The American Museum of Natural History will unveil the Wittelsbach-Graff Diamond for public view on Thursday, October 28, in the Museum's Harry Frank Guggenheim Hall of Minerals. The Wittelsbach-Graff Diamond is an extraordinary 31.06-carat natural fancy deep blue diamond that will be on display at the Museum through January 1 2011, courtesy of Laurence Graff.
A magnificent diamond with an exquisite blue color, this gem was a royal gift, a treasured family jewel, the ornament of a legendary knightly order and then…gone. Now known as the Wittelsbach-Graff Diamond, it was shown only once in public between 1931 and 2008. For decades, experts wondered if a single rough diamond produced both the Wittelsbach-Graff and the famous Hope Diamond. A recent comparison of the two gems revealed the unique nature of the Wittelsbach-Graff, on display in New York City for the first time.
Blue diamonds are extremely rare, and this one is extraordinary for its fancy deep blue color, superb clarity, remarkable history and, of course, size. Mined in India over 300 years ago, the diamond passed through several European royal families before a mysterious disappearance. Now repolished, it has been revived as a flawless gem.
Two of the world's largest blue diamonds, the Wittelsbach-Graff and the Hope, were extracted from the mines of India in the 1600s. Are these rivals relatives of a sort, cut from the same giant rough diamond? Scientists at the Naval Research Laboratory and the Smithsonian Institution—home to the Hope Diamond—conducted a detailed comparison of the two gems. Though they looked strikingly similar under normal and ultraviolet light, a microscopic analysis of their crystal structures revealed that the two diamonds came from different stones.

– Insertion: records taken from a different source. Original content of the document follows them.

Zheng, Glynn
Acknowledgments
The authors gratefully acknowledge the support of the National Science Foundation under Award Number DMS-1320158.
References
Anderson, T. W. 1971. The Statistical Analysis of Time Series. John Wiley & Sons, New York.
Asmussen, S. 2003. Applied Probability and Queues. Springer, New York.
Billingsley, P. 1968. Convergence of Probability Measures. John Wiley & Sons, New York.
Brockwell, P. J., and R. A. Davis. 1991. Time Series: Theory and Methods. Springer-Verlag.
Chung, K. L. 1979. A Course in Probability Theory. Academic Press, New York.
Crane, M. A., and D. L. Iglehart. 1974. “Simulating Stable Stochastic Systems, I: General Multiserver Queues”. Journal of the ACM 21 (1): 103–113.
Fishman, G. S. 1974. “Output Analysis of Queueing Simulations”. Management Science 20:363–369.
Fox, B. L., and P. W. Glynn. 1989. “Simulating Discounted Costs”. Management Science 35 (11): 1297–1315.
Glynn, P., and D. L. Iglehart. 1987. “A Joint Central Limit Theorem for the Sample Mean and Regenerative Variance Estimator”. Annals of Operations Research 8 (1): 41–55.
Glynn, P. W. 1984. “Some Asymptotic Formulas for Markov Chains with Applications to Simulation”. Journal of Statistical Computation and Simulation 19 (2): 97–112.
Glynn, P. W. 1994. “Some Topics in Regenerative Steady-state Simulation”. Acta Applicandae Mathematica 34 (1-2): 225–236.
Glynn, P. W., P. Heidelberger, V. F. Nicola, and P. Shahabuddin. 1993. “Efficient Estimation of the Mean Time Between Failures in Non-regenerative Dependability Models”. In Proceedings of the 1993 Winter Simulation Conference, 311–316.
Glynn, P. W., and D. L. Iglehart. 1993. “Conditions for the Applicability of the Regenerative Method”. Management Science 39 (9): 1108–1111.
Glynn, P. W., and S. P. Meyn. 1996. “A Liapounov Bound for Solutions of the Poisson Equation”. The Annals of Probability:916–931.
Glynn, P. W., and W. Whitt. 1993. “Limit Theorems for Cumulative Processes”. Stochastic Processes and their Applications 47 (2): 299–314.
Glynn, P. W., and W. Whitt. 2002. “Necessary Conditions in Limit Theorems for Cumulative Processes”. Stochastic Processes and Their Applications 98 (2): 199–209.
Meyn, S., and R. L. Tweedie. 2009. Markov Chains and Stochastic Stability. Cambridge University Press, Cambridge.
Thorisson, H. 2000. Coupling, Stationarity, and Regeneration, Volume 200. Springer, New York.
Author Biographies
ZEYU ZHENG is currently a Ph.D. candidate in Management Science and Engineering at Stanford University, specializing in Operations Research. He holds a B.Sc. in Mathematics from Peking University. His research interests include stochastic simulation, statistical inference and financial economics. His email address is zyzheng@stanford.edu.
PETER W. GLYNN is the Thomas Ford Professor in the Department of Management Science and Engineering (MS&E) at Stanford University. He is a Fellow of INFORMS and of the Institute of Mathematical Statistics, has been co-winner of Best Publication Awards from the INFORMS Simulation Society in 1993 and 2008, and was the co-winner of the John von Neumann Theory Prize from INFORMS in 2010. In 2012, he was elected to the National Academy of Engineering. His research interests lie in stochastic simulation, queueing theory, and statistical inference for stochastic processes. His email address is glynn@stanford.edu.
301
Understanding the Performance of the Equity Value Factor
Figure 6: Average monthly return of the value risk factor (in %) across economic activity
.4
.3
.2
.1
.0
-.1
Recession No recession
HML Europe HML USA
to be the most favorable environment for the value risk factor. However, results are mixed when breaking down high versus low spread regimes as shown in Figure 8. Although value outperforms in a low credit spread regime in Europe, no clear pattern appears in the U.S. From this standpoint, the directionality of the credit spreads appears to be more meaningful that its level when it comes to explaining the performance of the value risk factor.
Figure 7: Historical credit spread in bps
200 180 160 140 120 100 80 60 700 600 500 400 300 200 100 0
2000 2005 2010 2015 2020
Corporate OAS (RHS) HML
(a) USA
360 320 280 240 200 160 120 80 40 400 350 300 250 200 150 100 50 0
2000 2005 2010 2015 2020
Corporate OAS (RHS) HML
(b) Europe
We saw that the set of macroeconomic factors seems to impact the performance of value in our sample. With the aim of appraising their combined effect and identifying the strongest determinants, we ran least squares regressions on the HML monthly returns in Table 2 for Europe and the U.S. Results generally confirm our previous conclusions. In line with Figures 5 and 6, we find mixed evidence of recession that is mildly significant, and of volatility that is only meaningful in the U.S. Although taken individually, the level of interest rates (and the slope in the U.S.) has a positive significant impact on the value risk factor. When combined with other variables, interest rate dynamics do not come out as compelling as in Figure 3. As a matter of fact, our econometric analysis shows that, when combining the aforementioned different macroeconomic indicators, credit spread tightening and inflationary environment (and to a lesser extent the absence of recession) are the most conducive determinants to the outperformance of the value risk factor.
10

For centuries, India boasted the world's only diamond mines, and the stones unearthed there during the 1600s remain some of the most renowned to this day. Diamonds formed billions of years ago and many miles below ground, under conditions of extreme heat and pressure. They are carried upward in molten rock and shot to the surface in volcanic eruptions. Of the stones that reach the surface, only one in 100,000 has a strong, attractive color—and of those, very few are blue. The Wittelsbach-Graff gets its rare "fancy deep blue" hue from boron atoms that replace a few of the carbon atoms in the gem's crystal matrix.
In 1664, King Philip IV of Spain gave this diamond to his favorite daughter, Infanta Margarita Teresa, to commemorate her engagement to Leopold I of Austria. When the Infanta died at the young age of 21, her jewels passed to Leopold.
By 1722, the gem had moved to Bavaria, now part of Germany, where for two centuries it was the prized jewel of the ruling House of Wittelsbach. But in the aftermath of World War I, the former royal family sold their jewels—and the "Wittelsbach Blue" essentially disappeared from view. The diamond resurfaced in 2008, when jeweler Laurence Graff purchased and repolished it. The changes earned the Wittelsbach-Graff an internally flawless, fancy deep blue diamond certification, and brought it to 31.06 carats from 35.56.
This exhibition is made possible by Graff Diamonds and Laurence Graff.